Session: Outsmarting IoT Defense: The Hacker's Perspective
Endless patching is a race that cannot be won. To build sustainable, secure IoT solutions we must change that ineffective paradigm.
To appreciate what we can do differently, we should start by considering both the defender's and attacker's perspectives. This session will provide a unique view of that attacker's perspective, from former exploit/attack experts within the IDF Unit 8200. We will review the impossible task of identifying and mitigating all vulnerabilities - and will demonstrate the inadequacies of current IoT security practices focused on continuous patching, static analysis, encryption, and risk controls. We will also explain how attackers can easily evade such barriers.

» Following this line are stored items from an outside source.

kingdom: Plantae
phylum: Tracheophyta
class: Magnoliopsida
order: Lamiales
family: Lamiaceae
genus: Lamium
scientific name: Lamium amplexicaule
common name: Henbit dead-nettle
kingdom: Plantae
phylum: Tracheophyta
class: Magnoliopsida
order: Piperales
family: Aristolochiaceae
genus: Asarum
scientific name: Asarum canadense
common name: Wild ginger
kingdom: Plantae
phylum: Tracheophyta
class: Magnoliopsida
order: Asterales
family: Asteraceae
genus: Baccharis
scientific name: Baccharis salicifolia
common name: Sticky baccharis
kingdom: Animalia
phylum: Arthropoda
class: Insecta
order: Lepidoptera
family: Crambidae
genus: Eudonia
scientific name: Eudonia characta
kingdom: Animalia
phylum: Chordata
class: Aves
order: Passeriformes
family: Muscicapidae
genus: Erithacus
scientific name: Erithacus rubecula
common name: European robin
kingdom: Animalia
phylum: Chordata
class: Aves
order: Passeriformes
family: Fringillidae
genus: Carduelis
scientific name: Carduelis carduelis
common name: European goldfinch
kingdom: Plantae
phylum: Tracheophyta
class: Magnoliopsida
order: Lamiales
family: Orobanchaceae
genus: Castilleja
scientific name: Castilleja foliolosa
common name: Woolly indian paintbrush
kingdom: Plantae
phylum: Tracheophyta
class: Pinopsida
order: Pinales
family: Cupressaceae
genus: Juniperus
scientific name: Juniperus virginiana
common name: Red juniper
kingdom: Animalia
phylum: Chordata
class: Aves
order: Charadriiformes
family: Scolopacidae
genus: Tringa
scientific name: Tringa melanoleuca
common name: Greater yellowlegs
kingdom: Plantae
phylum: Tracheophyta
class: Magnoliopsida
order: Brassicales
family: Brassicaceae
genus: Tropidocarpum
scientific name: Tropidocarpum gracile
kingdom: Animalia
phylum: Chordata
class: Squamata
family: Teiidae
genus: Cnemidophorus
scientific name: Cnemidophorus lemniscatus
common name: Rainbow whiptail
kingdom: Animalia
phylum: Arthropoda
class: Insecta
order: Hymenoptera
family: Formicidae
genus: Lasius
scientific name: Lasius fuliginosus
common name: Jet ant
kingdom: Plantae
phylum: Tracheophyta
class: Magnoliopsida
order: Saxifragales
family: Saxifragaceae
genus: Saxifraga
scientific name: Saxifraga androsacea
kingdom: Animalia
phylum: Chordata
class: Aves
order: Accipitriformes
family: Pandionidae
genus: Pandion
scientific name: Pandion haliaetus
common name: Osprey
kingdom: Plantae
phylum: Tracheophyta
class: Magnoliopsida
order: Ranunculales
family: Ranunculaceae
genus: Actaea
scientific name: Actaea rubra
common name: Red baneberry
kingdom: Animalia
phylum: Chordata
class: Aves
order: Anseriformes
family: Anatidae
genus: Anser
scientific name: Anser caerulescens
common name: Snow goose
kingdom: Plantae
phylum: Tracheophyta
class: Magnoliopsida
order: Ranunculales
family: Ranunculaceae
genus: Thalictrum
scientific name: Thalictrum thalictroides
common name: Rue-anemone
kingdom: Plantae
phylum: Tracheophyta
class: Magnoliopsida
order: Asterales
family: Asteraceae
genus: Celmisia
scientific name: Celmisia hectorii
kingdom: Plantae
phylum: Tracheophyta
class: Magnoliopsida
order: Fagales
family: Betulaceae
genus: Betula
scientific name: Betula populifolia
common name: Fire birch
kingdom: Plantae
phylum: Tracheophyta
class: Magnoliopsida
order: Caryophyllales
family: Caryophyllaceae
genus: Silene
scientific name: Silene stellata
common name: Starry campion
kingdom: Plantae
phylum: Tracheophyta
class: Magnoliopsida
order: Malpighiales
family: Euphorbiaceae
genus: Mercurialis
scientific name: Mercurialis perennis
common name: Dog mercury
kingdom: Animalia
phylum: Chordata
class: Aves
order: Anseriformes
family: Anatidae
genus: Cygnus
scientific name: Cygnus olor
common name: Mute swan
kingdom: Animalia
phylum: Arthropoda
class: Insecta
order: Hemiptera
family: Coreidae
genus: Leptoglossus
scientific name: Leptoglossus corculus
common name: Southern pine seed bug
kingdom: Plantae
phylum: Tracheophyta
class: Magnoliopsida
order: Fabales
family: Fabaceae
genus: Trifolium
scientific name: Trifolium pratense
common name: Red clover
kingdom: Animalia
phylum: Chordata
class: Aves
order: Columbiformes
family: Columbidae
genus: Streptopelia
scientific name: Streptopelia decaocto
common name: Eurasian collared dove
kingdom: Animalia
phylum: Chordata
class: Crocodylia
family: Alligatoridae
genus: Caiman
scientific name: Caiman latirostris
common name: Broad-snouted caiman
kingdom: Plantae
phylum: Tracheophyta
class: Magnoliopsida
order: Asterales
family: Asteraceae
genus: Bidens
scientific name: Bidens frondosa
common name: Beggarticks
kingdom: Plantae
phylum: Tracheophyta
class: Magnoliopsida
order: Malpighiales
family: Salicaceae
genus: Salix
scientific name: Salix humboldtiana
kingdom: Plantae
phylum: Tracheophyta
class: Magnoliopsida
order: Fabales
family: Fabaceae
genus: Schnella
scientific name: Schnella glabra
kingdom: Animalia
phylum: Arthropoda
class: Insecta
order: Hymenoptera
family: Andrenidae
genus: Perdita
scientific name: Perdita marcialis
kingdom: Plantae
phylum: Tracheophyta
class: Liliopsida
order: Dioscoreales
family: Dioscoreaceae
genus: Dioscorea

By contrast, the session will explore methods for achieving embedded, on-device runtime exploits protection to immunize devices from all underlying vulnerabilities, and provide zero-day protection as well. These methods, commonplace in IT endpoint detection and response, are just now finding their way into heretofore unprotected and unmanaged IoT edge devices.
- Review vulnerabilities and the endless race to patch them all - can this race be won?
- Gain a deeper understanding of an attackers perspective with respect to current IoT defenses, and how these are circumvented
- See how we can bring industry-standard security practices, such as RASP, EDR, and zero-day protection, to sensitive IoT endpoints
- Learn how to properly identify the unique behavior of exploitation to give defenders back the advantage
Natali Tshuva brings over 10 years of experience, both as a cybersecurity researcher and a team leader. After graduating magna cum laude B.Sc. in Computer Science at the age of 19, as part of a special program for gifted and talented kids, Natali was handpicked to serve in IDF’s 8200 elite technology unit (the Israeli equivalent of MI6 or NSA) as a security software engineer.
Prior to founding Sternum, Natali held several cybersecurity-related roles, including leading different R&D and research teams for global cyber intelligence market leaders. Natali holds an M.Sc. in Computer Science from Bar Ilan University and when she is in between meetings she rejuvenates with creative writing and all sorts of sports.